N.B. Court of Appeal boots watchdog group from hearing on legality of snap elections
New Brunswick's highest court refused to hear an appeal on Tuesday by a national pro-democracy group that wants snap elections to be declared illegal in the province.
The Court of Appeal said the lower court failed to decide whether Ottawa-based Democracy Watch had public-interest standing, which is the right to sue the government on behalf of others. The non-profit would have to settle the issue in lower court before the appeal is considered, the appeals court said.
Last October, Democracy Watch tried and failed to get the Court of Queen's Bench to declare snap elections illegal. The group argued Premier Blaine Higgs violated the province's fixed election date legislation when he called an election in August 2020, two years ahead of schedule.
Democracy Watch co-founder Duff Conacher said in an interview Tuesday that his group has hundreds of members and supporters in New Brunswick; therefore, he said, there should be no question about public-interest standing.

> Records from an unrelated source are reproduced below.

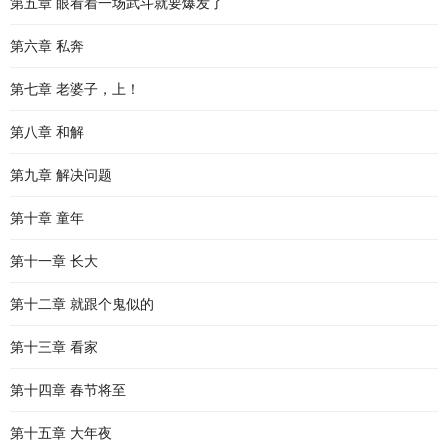
第五章 眼看着一场武斗就要爆发了
第六章 私奔
第七章 老婆子，上！
第八章 和解
第九章 解决问题
第十章 童年
第十一章 长大
第十二章 就跟个鬼似的
第十三章 看家
第十四章 春节将至
第十五章 大年夜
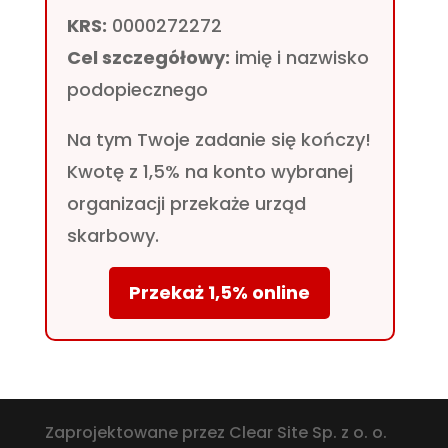
KRS:
0000272272
Cel szczegółowy:
imię i nazwisko
podopiecznego
Na tym Twoje zadanie się kończy!
Kwotę z 1,5% na konto wybranej
organizacji przekaże urząd
skarbowy.
Przekaż 1,5% online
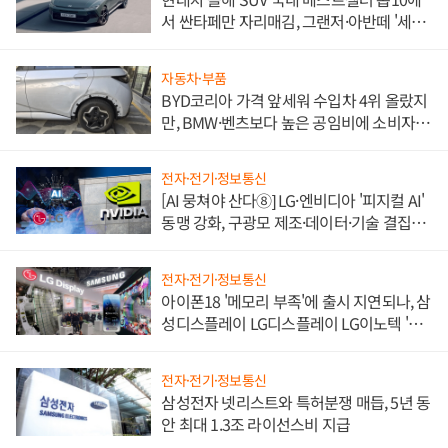
서 싼타페만 자리매김, 그랜저·아반떼 '세단
쌍끌이'로 내수 방어
자동차·부품
BYD코리아 가격 앞세워 수입차 4위 올랐지
만, BMW·벤츠보다 높은 공임비에 소비자
불만 폭발
전자·전기·정보통신
[AI 뭉쳐야 산다⑧] LG·엔비디아 '피지컬 AI'
동맹 강화, 구광모 제조·데이터·기술 결집
해 종합 로보틱스 기업으로
전자·전기·정보통신
아이폰18 '메모리 부족'에 출시 지연되나, 삼
성디스플레이 LG디스플레이 LG이노텍 '탈
애플' 수익 다각화 속도
전자·전기·정보통신
삼성전자 넷리스트와 특허분쟁 매듭, 5년 동
안 최대 1.3조 라이선스비 지급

"We think we clearly have standing," he said. "We are bringing the case in the public interest. We have been working on snap elections and fair elections for more than 20 years."
Conacher said it took seven months to get Tuesday's hearing, adding that he expected it could be at least that long before the case gets back before the Court of Appeal.

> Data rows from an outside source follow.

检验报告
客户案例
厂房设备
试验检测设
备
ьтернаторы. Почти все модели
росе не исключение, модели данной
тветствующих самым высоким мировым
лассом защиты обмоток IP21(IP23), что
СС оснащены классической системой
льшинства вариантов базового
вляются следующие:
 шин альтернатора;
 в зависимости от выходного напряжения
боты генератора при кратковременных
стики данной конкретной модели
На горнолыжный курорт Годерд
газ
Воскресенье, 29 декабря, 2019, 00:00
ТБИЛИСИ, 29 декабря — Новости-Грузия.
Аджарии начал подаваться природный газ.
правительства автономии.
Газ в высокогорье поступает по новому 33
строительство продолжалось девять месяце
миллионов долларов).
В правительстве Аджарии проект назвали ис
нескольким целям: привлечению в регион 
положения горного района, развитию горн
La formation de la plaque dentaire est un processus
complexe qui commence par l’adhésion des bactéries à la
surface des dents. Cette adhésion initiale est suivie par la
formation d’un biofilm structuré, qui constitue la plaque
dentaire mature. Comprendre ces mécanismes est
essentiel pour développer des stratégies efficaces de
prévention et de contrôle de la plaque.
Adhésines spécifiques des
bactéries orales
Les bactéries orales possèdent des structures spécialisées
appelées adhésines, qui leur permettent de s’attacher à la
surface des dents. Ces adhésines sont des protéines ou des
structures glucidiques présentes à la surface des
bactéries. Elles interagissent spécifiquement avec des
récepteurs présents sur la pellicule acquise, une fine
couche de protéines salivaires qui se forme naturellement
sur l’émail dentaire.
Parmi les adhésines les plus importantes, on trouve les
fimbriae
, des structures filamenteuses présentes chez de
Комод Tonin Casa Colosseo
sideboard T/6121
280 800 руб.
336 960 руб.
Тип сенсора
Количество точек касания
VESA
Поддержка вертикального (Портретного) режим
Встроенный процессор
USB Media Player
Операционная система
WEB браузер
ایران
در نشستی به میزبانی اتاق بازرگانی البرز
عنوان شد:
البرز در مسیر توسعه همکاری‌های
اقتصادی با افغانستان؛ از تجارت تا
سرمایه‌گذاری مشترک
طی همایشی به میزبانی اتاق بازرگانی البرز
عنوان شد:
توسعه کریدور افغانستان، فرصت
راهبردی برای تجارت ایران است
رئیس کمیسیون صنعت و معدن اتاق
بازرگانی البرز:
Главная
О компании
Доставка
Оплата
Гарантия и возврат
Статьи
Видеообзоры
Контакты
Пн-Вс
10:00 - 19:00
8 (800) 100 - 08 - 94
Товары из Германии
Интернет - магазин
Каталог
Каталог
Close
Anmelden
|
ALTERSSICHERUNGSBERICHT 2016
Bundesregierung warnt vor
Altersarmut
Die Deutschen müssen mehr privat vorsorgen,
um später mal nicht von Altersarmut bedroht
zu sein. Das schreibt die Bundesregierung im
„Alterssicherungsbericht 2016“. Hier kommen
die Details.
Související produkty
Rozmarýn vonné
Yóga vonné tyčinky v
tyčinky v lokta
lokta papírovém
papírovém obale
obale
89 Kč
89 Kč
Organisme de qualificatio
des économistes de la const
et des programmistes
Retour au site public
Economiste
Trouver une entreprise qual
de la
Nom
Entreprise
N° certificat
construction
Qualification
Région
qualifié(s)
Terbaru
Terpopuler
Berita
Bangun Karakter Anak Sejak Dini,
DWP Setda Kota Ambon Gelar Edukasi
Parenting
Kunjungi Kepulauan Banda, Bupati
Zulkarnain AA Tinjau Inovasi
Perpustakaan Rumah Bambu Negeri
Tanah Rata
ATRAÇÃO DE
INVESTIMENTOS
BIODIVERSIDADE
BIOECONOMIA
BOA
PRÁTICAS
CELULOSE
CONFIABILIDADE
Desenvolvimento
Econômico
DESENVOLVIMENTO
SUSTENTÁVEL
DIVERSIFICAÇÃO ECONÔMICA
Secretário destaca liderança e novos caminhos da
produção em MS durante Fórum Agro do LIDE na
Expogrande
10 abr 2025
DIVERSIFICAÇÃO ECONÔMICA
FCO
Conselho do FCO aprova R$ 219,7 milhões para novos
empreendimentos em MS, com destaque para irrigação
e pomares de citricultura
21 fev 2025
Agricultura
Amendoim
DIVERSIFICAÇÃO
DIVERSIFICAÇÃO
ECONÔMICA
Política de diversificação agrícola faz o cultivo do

The non-profit group says the snap election violated the constitutional principles of the sovereignty of Parliament and responsible government.
Higgs triggered the vote two years ahead of New Brunswick's fixed election date because he said the province needed stability during the COVID-19 pandemic. The premier called the snap election after opposition parties refused a proposal to support his minority government until the fixed election date in 2022 or until the end of the pandemic. Higgs's Progressive Conservatives went on to win a majority mandate.
A snap election, Conacher said, "is unfair to not just opposition parties who don't get as much heads-up as the members of the ruling party do, but also to voters and people who want to run as candidates because they can't afford to suddenly drop everything and run for office. Fixed election dates make it more fair for everyone."
In its October ruling, the Court of Queen's Bench said the premier is allowed to advise the lieutenant-governor to dissolve the legislative assembly and that the lieutenant-governor is free to exercise his or her discretion in response to that advice. Justice Thomas Christie wrote, "In my view, the matter borders on being considered frivolous."
In its submission to the Court of Appeal, Democracy Watch said Christie made a false claim about what the group's lawyer had argued.